Now they learn the secret, the hidden thing, what they did not know. “Truly, I say to you, as you did it to the of the least of these, my brothers, you did it to me.” Jesus is hidden in the hungry, the thirsty, the naked, the sick, the imprisoned, the strangers in this world. He’s hidden not to save but for you to serve. “When did we see you hungry, thirsty, naked, sick, a stranger, imprisoned?” Think. When was Christ ever like this? On the cross where He became the least of all to save us all. There He was literally hungry, thirsty, naked, sick, imprisoned, a stranger to this world – all to save the world.

The cross is the lens through which we must view this world, especially the hungry, thirsting, naked, sick, imprisoned, strange parts of this world.
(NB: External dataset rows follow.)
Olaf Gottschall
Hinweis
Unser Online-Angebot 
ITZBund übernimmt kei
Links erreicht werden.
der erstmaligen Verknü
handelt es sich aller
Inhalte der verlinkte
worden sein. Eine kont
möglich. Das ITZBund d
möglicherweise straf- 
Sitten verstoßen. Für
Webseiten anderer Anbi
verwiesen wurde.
The parts that make us uncomfortable and cause us to look away, or like to priest and Levite in the parable of the Good Samaritan, to walk far on the other side lest we get too close. But the cross reveals a profound mystery – Jesus is there, in the least and lost of this world. The cross will give us the proper focus in the challenging times ahead. There will be plenty of hungry to feed, thirsty to quench, naked to clothe, sick to visit, imprisoned to call on, strangers to welcome. The coming recession will add to their numbers. And we have this wonderful promise: “As you did it to one of the least, you did it to me.” Who would have known?
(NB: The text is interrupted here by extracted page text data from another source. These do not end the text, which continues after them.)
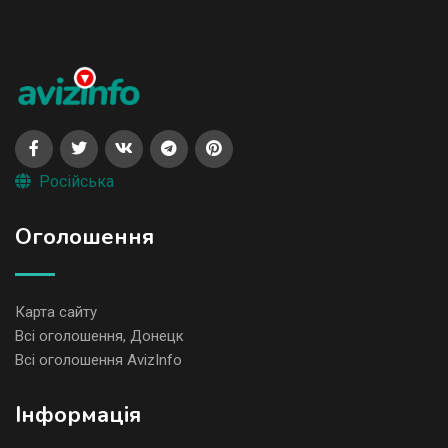
Російська
Оголошення
Карта сайту
Всі оголошення, Донецк
Всі оголошення AvizInfo
Iнформація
As for the goats on the left, there lot is less than happy. “Depart from me, you cursed, into the eternal fire prepared for the devil and his angels.” Take careful note here. They are cursed, but not “cursed by my Father.” Simply cursed. Instead of an eternal kingdo, they receive an eternal fire, but that fire wasn’t prepared for them from the foundations of the world. It was prepared for the devil and his angels. That’s the hell of it. No human being belongs in hell, and God intends for no one to go there. God has arranged that no one should go there. In fact, if anyone winds up there among the cursed, it is against God’s will that all should be saved and come to the knowledge of the truth. If you wind up there, it’s your own fault.

And their works? “I was hungry and you gave me nothing to eat; thirsty and you gave me nothing to drink; a stranger, and you didn’t welcome me; naked and you did not clothe me; sick and in prison, and you didn’t visit me.” The unbelievers have a question too. When? When did we see you and not minister to you? Of course we would have given you something to eat, if only we’d known it was you! Of course we would have welcomed you, if only we’d known it was you. Of course, we would have visited you, if only we’d known it was you. And there’s the rub. That’s how you live when you live by the Law. You do only when you know it counts – like the bridesmaids who didn’t bother to bring extra oil; like the servant who buried his talent in fear. Who would have known that the King and Lord of all would come as a naked and thirsty beggar?

So which then are you? Sheep or goat? You won’t find that answer in the mirror of the Law. The law will only reflect the face of a goat back to you, because that’s what you are by nature. You must look to the cross, to that naked, hungry, thirsting, imprisoned Stranger who is your Shepherd, King and Savior. Look into the water of your Baptism and the Word contained that speaks there. In the reflection from those still, deep waters, you will see who you are – a sheep of the Good Shepherd’s flock. There you will see the Name of God and the Lamb etched on your forehead and heart. Go to the table He prepares for you in the presence of your enemies – the table of His Body and His Bread, food and drink for those who hunger and thirst for righteousness.

You are sheep of the good Shepherd-King Jesus- baptized, forgiven, fed, and free. The Word declares it to be so; believe it. And when you scatter from here and go out into the world to your callings, your priesthood, the liturgy of your life, see it all through the cross of Jesus, and you will see something marvelous – Jesus in the least and the lowly with a promise: “As you did it to the least of these my brothers, you did to me.”